ITALIANS LOVE TO EAT, and they have an innate sense of hospitality. Their spontaneous
warmth is one of the factors that contributes to the success of Italian restaurants all over
the world. Food is prepared with care and attention. Good quality fresh, seasonal produce
is regarded as essential and the natural flavour of food is never masked with complicated
sauces. The culinary tradition of Italy is based on vegetables, cereals, fish and olive oil:
a healthy way of eating which appeals to modern tastes.

Today Italy enjoys comparative prosperity, but in the past large areas suffered under
centuries of foreign rule, and hunger was an ever-present enemy.

The people learned to make the most of whatever ingredients were available and wild or
home-grown vegetables, and bread often provided a complete meal. The traditional cooking
of the poor, known as the cucina povera, used care and imagination to make simple
ingredients festive. Expensive items like eggs and cheese were used sparingley,and
vegetables, herbs and olive oil played the dominant role. In the southern region around
Puglia, for example, round or square friselle were made from whole wheat flower or oats,
are baked hard so that they would keep indefinitely. It was not unusual for the evening meal
to be friselle dipped in water to soften them slightly, then heaped with chopped ripe
tomatoes and good olive oil Pasta has become an international favourite, so much so that most households would have
a packet of pasta lurking in the kitchen. Non-Italians tend to make a complete meal of pasta
and salad. However in Italy today pasta is eaten as a first course, followed by meat or fish
and a vegetable dish.

Often an appetiser or antipasto is served before the pasta and the meal is completed by
fresh fruit or a dessert, dolce. Some people even enjoy a plate of cheese before the dessert.
Visitors to Italy are often amazed by the quantity of food consumed in one meal and can
usually get no further than the pasta course.

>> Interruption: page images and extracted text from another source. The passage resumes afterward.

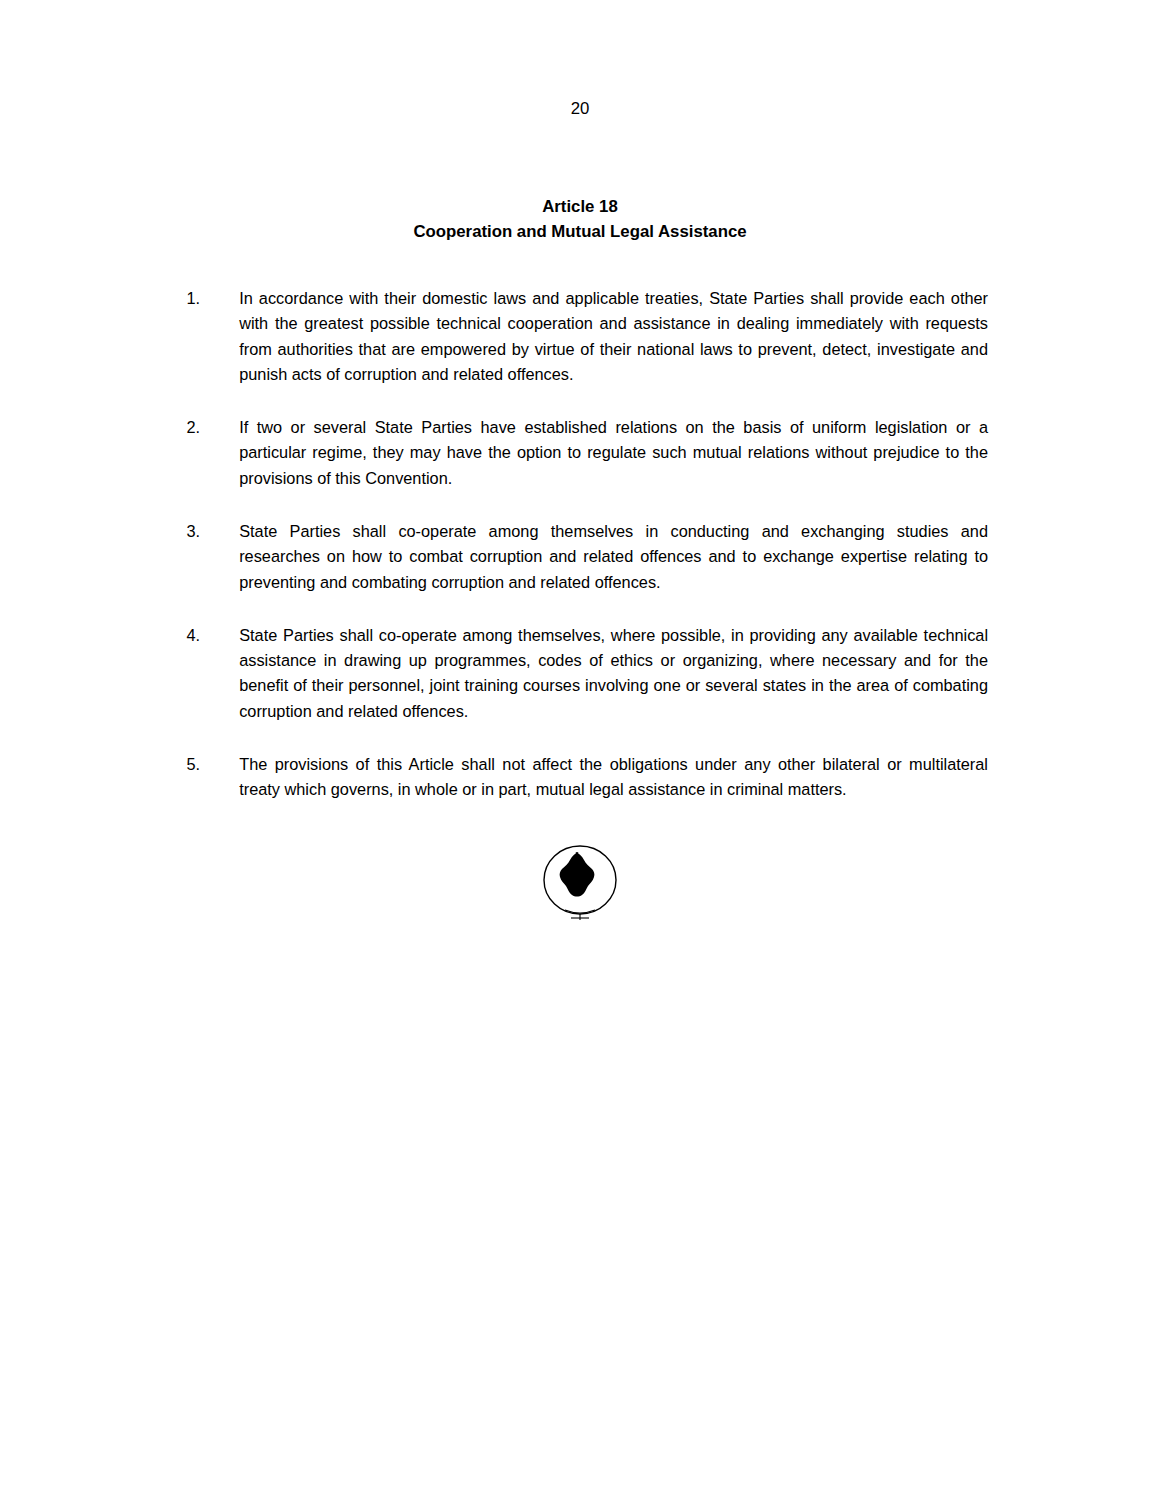20
Article 18 Cooperation and Mutual Legal Assistance
In accordance with their domestic laws and applicable treaties, State Parties shall provide each other with the greatest possible technical cooperation and assistance in dealing immediately with requests from authorities that are empowered by virtue of their national laws to prevent, detect, investigate and punish acts of corruption and related offences.
If two or several State Parties have established relations on the basis of uniform legislation or a particular regime, they may have the option to regulate such mutual relations without prejudice to the provisions of this Convention.
State Parties shall co-operate among themselves in conducting and exchanging studies and researches on how to combat corruption and related offences and to exchange expertise relating to preventing and combating corruption and related offences.
State Parties shall co-operate among themselves, where possible, in providing any available technical assistance in drawing up programmes, codes of ethics or organizing, where necessary and for the benefit of their personnel, joint training courses involving one or several states in the area of combating corruption and related offences.
The provisions of this Article shall not affect the obligations under any other bilateral or multilateral treaty which governs, in whole or in part, mutual legal assistance in criminal matters.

For years I was convinced that pasta was the only course worth eating in Italian restaurants
because the meat and fish dishes seemed so predictable. It was after I discovered regional
home cooking that I became truly enthusiastic about other courses and could lament the
dearth of interesting main courses on restaurant menus. In the last few years, however,
many chefs have painstakingly researched forgotten recipes, adapting them to suit modern
tastes, so that today’s menus offer a greater variety and pasta now has some stronger
competition.

This collection of recipes represents some of my personal favourites most of which are not
easy to find outside Italy.

The book is divided into sections according to the main ingredient the quantities given in the
recipes are for six people if the dish is served in its usual place on the Italian menu.
If you are serving pasta or rice as a one dish meal, you may need to increase the quantities.
Indeed, all the recipes are versatile: each dish can be cooked as a one course meal,appetiser
or main course, according to your personal preference. I have not included desserts because
fresh fruit makes the perfect eating to most Italian meals.

The Italians have survived their troubled past by perfecting the art of arrangiarsi- adapting
themselves to the prevailing circumstances. If you cannot find a certain ingredient, improvise
and use what is available. The dish will taste different, but it will have your personal touch
and this too is part of the Italian tradition.